EXERCISE PROMPT
Answer these questions from the quarterly results excerpt below.
(a) What was the total share-based incentive compensation liability as at December 31, 2017?
(b) By how much was property, plant and equipment in the Mexico contract drilling business impaired?
(c) What amount of senior notes was redeemed during the quarter, and what loss did the redemption incur?

GIVEN PASSAGE
····················

The decrease is due to lower share-based compensation expense that
is tied to our common shares and the effect of a strengthening
Canadian dollar on our U.S. dollar denominated costs. As at
December 31, 2017 we have a total share-based incentive
compensation liability of $22 million compared with $24 million at
September 30, 2017 with no payments in the quarter.
- Under International Financial Reporting Standards, we are
required to assess the carrying value of assets in our cash
generating units (CGUs) containing goodwill annually and when
indicators of impairment exist. As a result of no activity in
2017, we completed an impairment test for our Mexico contract
drilling CGU as at December 31, 2017. The test involves
determining a value in use based on a multi-year discounted cash
flow using assumptions on expected future results. The
resulting value in use is then compared to the carrying value of
the CGU. As a result of this test it was determined that
property, plant and equipment in our Mexico contract drilling
business was impaired by US$12 million.
- Net finance charges were $38 million, a decrease of $4 million
compared with the fourth quarter of 2016 primarily because of a
stronger Canadian dollar on our U.S. dollar denominated interest
expense and a reduction in interest expense related to debt retired
in 2016.
- During the quarter we redeemed US$442 million of our previously
outstanding senior notes incurring a loss on redemption of $9
million.
- In Canada, average revenue per utilization day for contract
drilling rigs increased in the fourth quarter of 2017 to $23,457
from $23,298 in the prior year fourth quarter as we had higher spot
market dayrates partially offset by fewer rigs working under legacy
contracts. During the quarter, we recognized $12.6 million in
revenue associated with contract shortfall payments in Canada which
was an increase of $1.3 million from the prior year period. Of the
$12.6 million in shortfall revenue recorded in the fourth quarter
of 2017, $3.4 million would have been earned within the quarter. On
a quarter-over-quarter basis, revenue per utilization day in Canada
increased by $3,477 as a result of higher shortfall payments and
higher boiler revenue when compared to the third quarter of 2017.

····················

PROVIDED MATERIAL
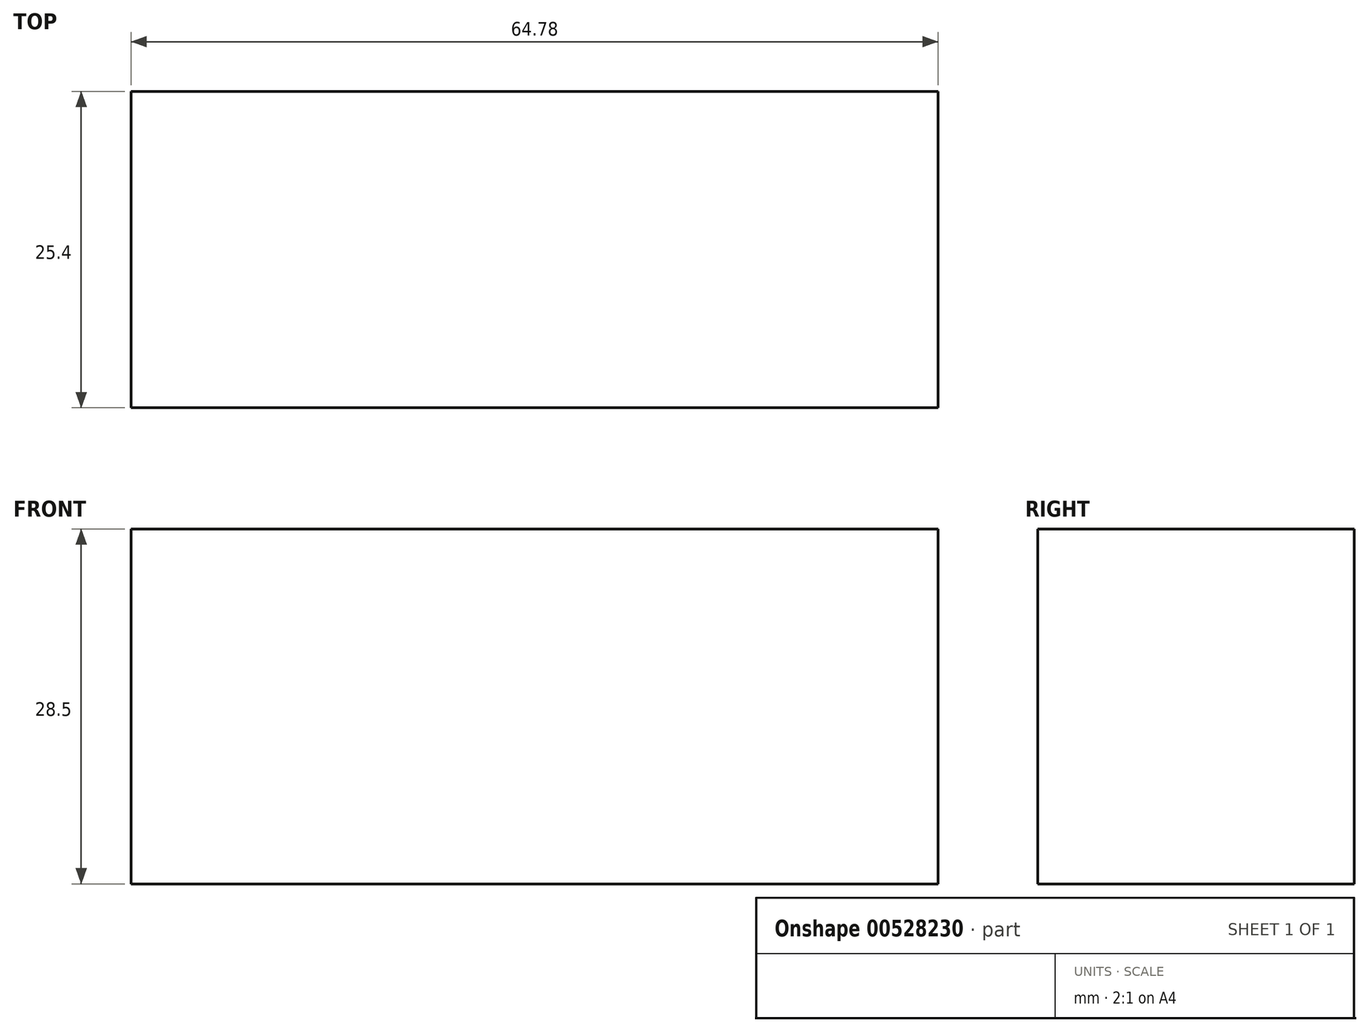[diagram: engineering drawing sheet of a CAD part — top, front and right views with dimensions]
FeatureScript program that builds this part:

····················

SOLUTION BELOW
(a) $22 million
(b) US$12 million
(c) US$442 million was redeemed, with a loss on redemption of $9 million.